I have HA running on docker on a RPI 3+. Currently it has only 1 sensor that remotely connects and reports the temp/humidity ever minute. Not a whole lot of data and running a minimal setup that I’d greatly like to expand. However I would like to see the history and adding more sensors would only make it worse I suppose. Any suggestions of what I can improve to reduce extremely long loading times? I’d greatly appreciate it.

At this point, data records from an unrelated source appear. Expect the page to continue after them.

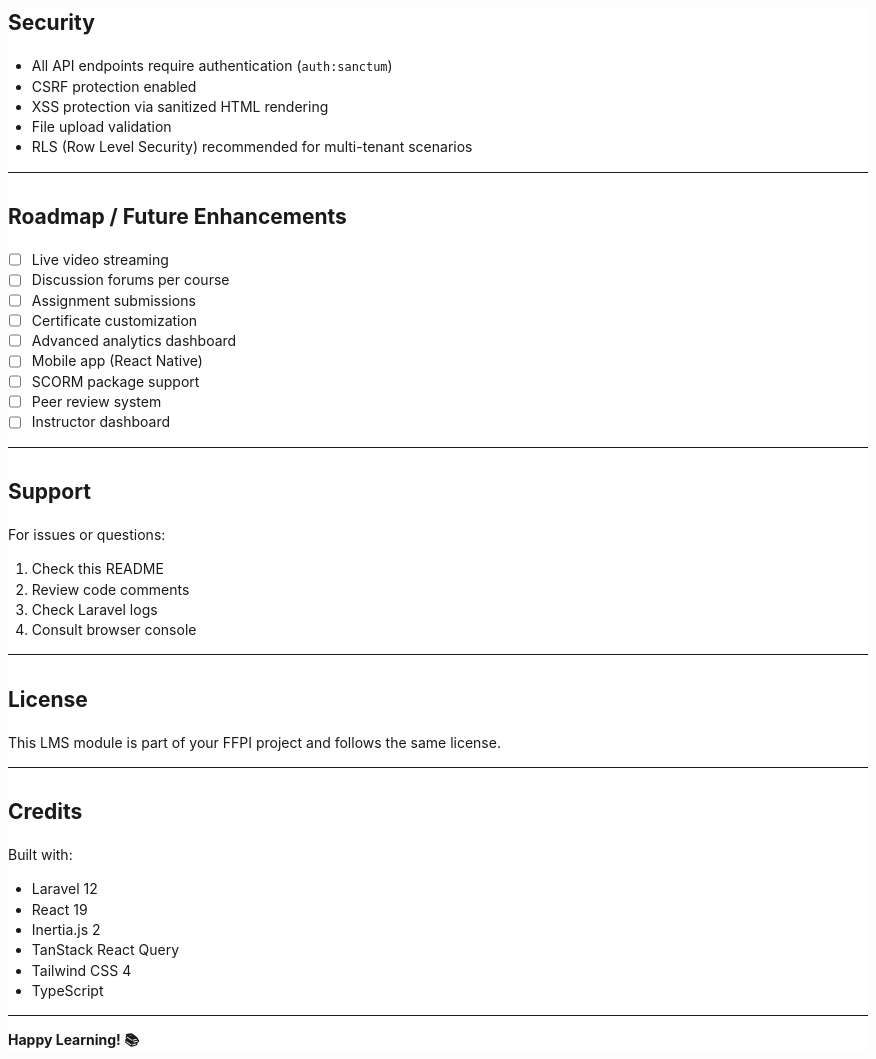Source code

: 
## Security

- All API endpoints require authentication (`auth:sanctum`)
- CSRF protection enabled
- XSS protection via sanitized HTML rendering
- File upload validation
- RLS (Row Level Security) recommended for multi-tenant scenarios

---

## Roadmap / Future Enhancements

- [ ] Live video streaming
- [ ] Discussion forums per course
- [ ] Assignment submissions
- [ ] Certificate customization
- [ ] Advanced analytics dashboard
- [ ] Mobile app (React Native)
- [ ] SCORM package support
- [ ] Peer review system
- [ ] Instructor dashboard

---

## Support

For issues or questions:
1. Check this README
2. Review code comments
3. Check Laravel logs
4. Consult browser console

---

## License

This LMS module is part of your FFPI project and follows the same license.

---

## Credits

Built with:
- Laravel 12
- React 19
- Inertia.js 2
- TanStack React Query
- Tailwind CSS 4
- TypeScript

---

**Happy Learning! 📚**

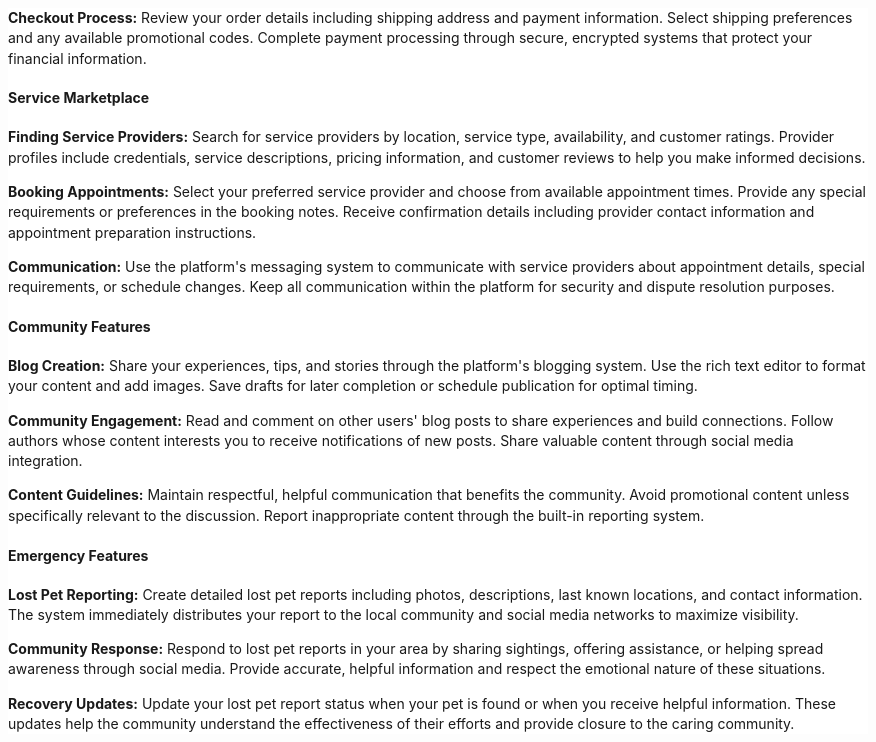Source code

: **Checkout Process:**
Review your order details including shipping address and payment information. Select shipping preferences and any available promotional codes. Complete payment processing through secure, encrypted systems that protect your financial information.

#### Service Marketplace

**Finding Service Providers:**
Search for service providers by location, service type, availability, and customer ratings. Provider profiles include credentials, service descriptions, pricing information, and customer reviews to help you make informed decisions.

**Booking Appointments:**
Select your preferred service provider and choose from available appointment times. Provide any special requirements or preferences in the booking notes. Receive confirmation details including provider contact information and appointment preparation instructions.

**Communication:**
Use the platform's messaging system to communicate with service providers about appointment details, special requirements, or schedule changes. Keep all communication within the platform for security and dispute resolution purposes.

#### Community Features

**Blog Creation:**
Share your experiences, tips, and stories through the platform's blogging system. Use the rich text editor to format your content and add images. Save drafts for later completion or schedule publication for optimal timing.

**Community Engagement:**
Read and comment on other users' blog posts to share experiences and build connections. Follow authors whose content interests you to receive notifications of new posts. Share valuable content through social media integration.

**Content Guidelines:**
Maintain respectful, helpful communication that benefits the community. Avoid promotional content unless specifically relevant to the discussion. Report inappropriate content through the built-in reporting system.

#### Emergency Features

**Lost Pet Reporting:**
Create detailed lost pet reports including photos, descriptions, last known locations, and contact information. The system immediately distributes your report to the local community and social media networks to maximize visibility.

**Community Response:**
Respond to lost pet reports in your area by sharing sightings, offering assistance, or helping spread awareness through social media. Provide accurate, helpful information and respect the emotional nature of these situations.

**Recovery Updates:**
Update your lost pet report status when your pet is found or when you receive helpful information. These updates help the community understand the effectiveness of their efforts and provide closure to the caring community.
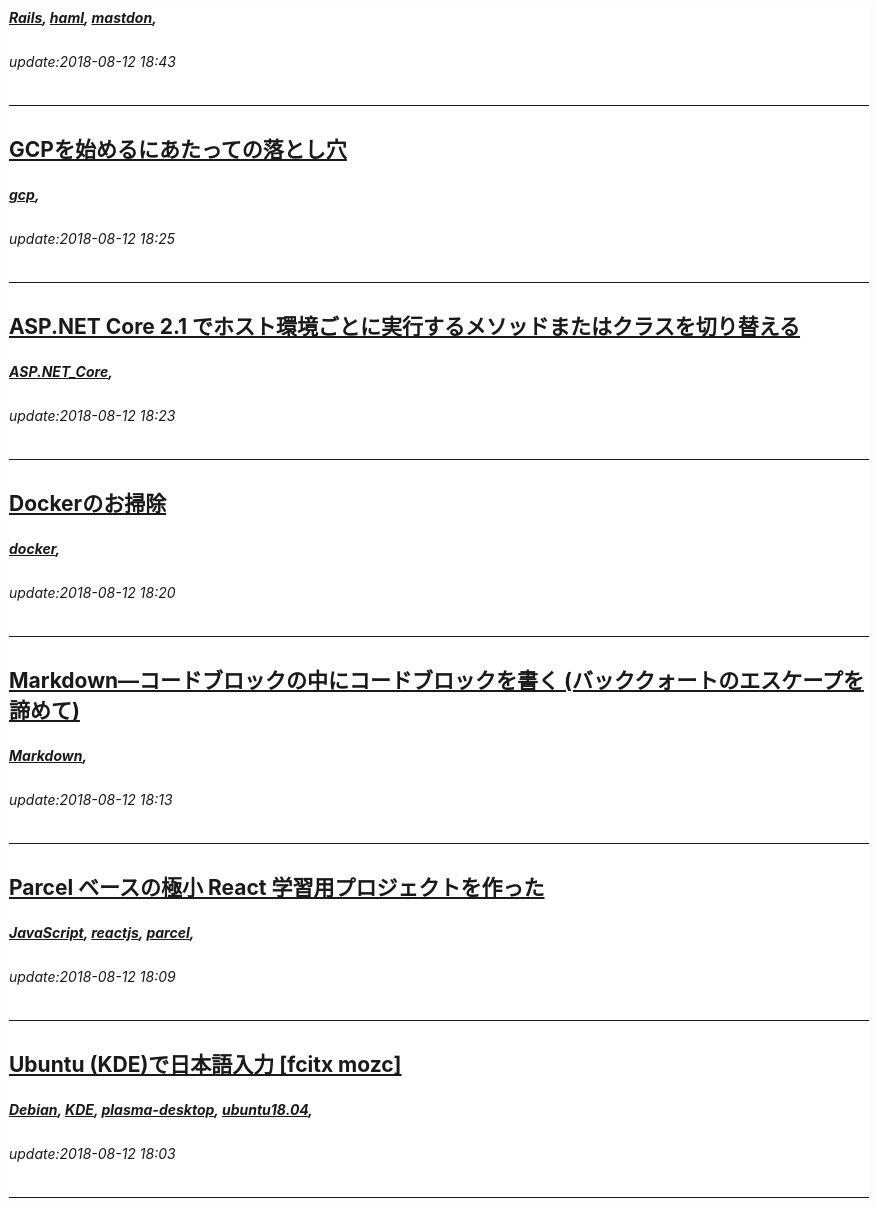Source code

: ##### [Rails](https://qiita.com/tags/Rails), [haml](https://qiita.com/tags/haml), [mastdon](https://qiita.com/tags/mastdon), 
###### update:2018-08-12 18:43
---
## [GCPを始めるにあたっての落とし穴 ](https://qiita.com/harukawa/items/d753899d1ebafb2b73f4)
##### [gcp](https://qiita.com/tags/gcp), 
###### update:2018-08-12 18:25
---
## [ASP.NET Core 2.1 でホスト環境ごとに実行するメソッドまたはクラスを切り替える](https://qiita.com/tatsuteb/items/b982b18a9918860049a9)
##### [ASP.NET_Core](https://qiita.com/tags/ASP.NET_Core), 
###### update:2018-08-12 18:23
---
## [Dockerのお掃除](https://qiita.com/MasanoriIwakura/items/53cb7968e44f7a25e083)
##### [docker](https://qiita.com/tags/docker), 
###### update:2018-08-12 18:20
---
## [Markdown—コードブロックの中にコードブロックを書く (バッククォートのエスケープを諦めて)](https://qiita.com/YumaInaura/items/a4c3c5a4418207575108)
##### [Markdown](https://qiita.com/tags/Markdown), 
###### update:2018-08-12 18:13
---
## [Parcel ベースの極小 React 学習用プロジェクトを作った](https://qiita.com/euxn23/items/8a1640f3f1d909bfa8fd)
##### [JavaScript](https://qiita.com/tags/JavaScript), [reactjs](https://qiita.com/tags/reactjs), [parcel](https://qiita.com/tags/parcel), 
###### update:2018-08-12 18:09
---
## [Ubuntu (KDE)で日本語入力 [fcitx mozc]](https://qiita.com/jacob_327/items/bb89222686b165599f7f)
##### [Debian](https://qiita.com/tags/Debian), [KDE](https://qiita.com/tags/KDE), [plasma-desktop](https://qiita.com/tags/plasma-desktop), [ubuntu18.04](https://qiita.com/tags/ubuntu18.04), 
###### update:2018-08-12 18:03
---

I used to have the same slowness on my RPI 3+ running off SSD but then I had a lot more sensors than you. Moving over to a RPI 4 and running off SSD via USB3 has made a big difference.

If you are running off SD card then maybe changing to a faster card would make a difference.

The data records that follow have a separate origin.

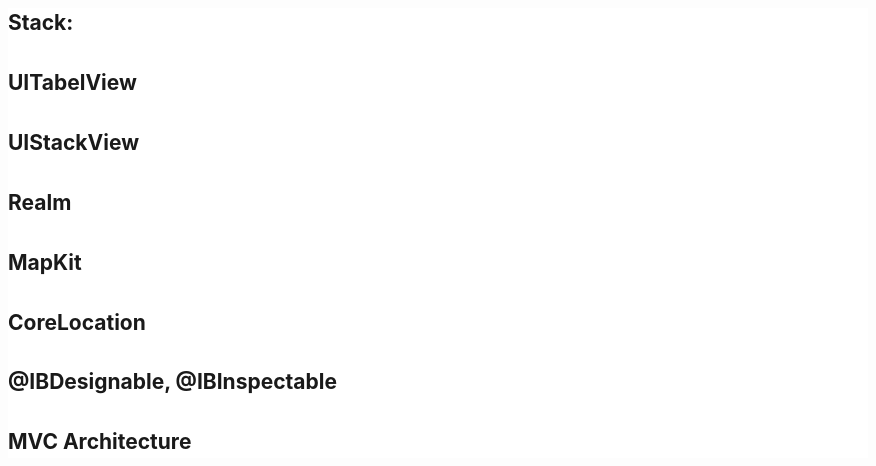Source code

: ## Stack:
## UITabelView
## UIStackView
## Realm
## MapKit
## CoreLocation
## @IBDesignable, @IBInspectable
## MVC Architecture





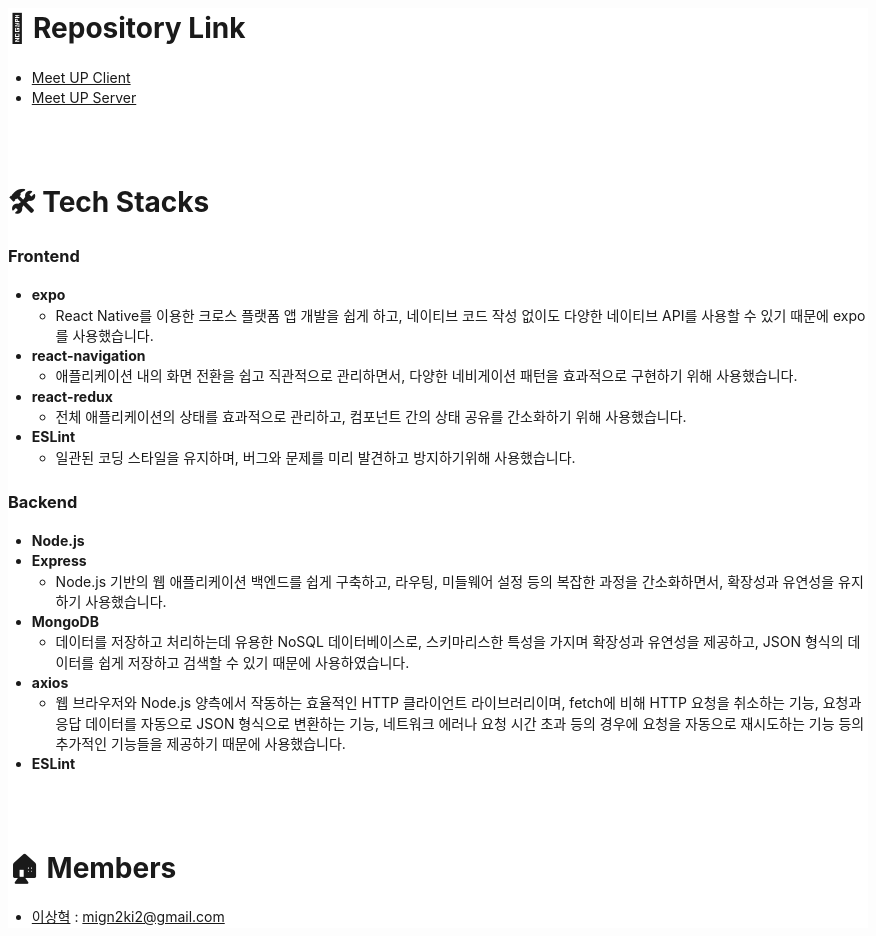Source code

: # 🔗 Repository Link

- [Meet UP Client](https://github.com/MeetUp1/Meet_UP-client)
- [Meet UP Server](https://github.com/MeetUp1/Meet_UP-server)

<br>

# 🛠 Tech Stacks

### Frontend

- **expo**
  - React Native를 이용한 크로스 플랫폼 앱 개발을 쉽게 하고, 네이티브 코드 작성 없이도 다양한 네이티브 API를 사용할 수 있기 때문에 expo를 사용했습니다.
- **react-navigation**
  - 애플리케이션 내의 화면 전환을 쉽고 직관적으로 관리하면서, 다양한 네비게이션 패턴을 효과적으로 구현하기 위해 사용했습니다.
- **react-redux**
  - 전체 애플리케이션의 상태를 효과적으로 관리하고, 컴포넌트 간의 상태 공유를 간소화하기 위해 사용했습니다.
- **ESLint**
  - 일관된 코딩 스타일을 유지하며, 버그와 문제를 미리 발견하고 방지하기위해 사용했습니다.

### Backend

- **Node.js**
- **Express**
  - Node.js 기반의 웹 애플리케이션 백엔드를 쉽게 구축하고, 라우팅, 미들웨어 설정 등의 복잡한 과정을 간소화하면서, 확장성과 유연성을 유지하기 사용했습니다.
- **MongoDB**
  - 데이터를 저장하고 처리하는데 유용한 NoSQL 데이터베이스로, 스키마리스한 특성을 가지며 확장성과 유연성을 제공하고, JSON 형식의 데이터를 쉽게 저장하고 검색할 수 있기 때문에 사용하였습니다.
- **axios**
  - 웹 브라우저와 Node.js 양측에서 작동하는 효율적인 HTTP 클라이언트 라이브러리이며, fetch에 비해 HTTP 요청을 취소하는 기능, 요청과 응답 데이터를 자동으로 JSON 형식으로 변환하는 기능, 네트워크 에러나 요청 시간 초과 등의 경우에 요청을 자동으로 재시도하는 기능 등의 추가적인 기능들을 제공하기 때문에 사용했습니다.
- **ESLint**

<br>

# 🏠 Members

- [이상혁](https://github.com/HyukE) : mign2ki2@gmail.com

The SD card I’m using is a SanDisk 16gb class 10, with a reading speed of 100MB/s it’s not that slow. Fasted SD cards can currently reach 300 MB/s, extrapolating the loading times would still results in 10+ seconds of waiting for logbook/history to appear.
I’m hoping there’s another solution too strongly minimise the loading time.

This is the key to understanding where the problem is. 36 out of the 38 seconds is taken up in Python code, not database access! This means that the query is fine from a raw query performance perspective and the issue has nothing to do with read speed, SD cards, etc. This is entirely CPU-bound number-crunching work.

There’s definitely a need to rethink how history data is stored and subsequently queried as a huge number of those 25500 rows are not needed to actually render the page. But don’t go worrying about how to make your database faster, as that’s not where the problem lies.

1 Like

@OverloadUT There’s definitely a need to rethink how history data is stored and subsequently queried as a huge number of those 25500 rows are not needed to actually render the page. But don’t go worrying about how to make your database faster, as that’s not where the problem lies.

Thanks for this insight! As this is all quite new to me, could you point me in the right direction of rendering the page faster without loading all rows? And is there a general page that explains more about how the history data is stored and queried?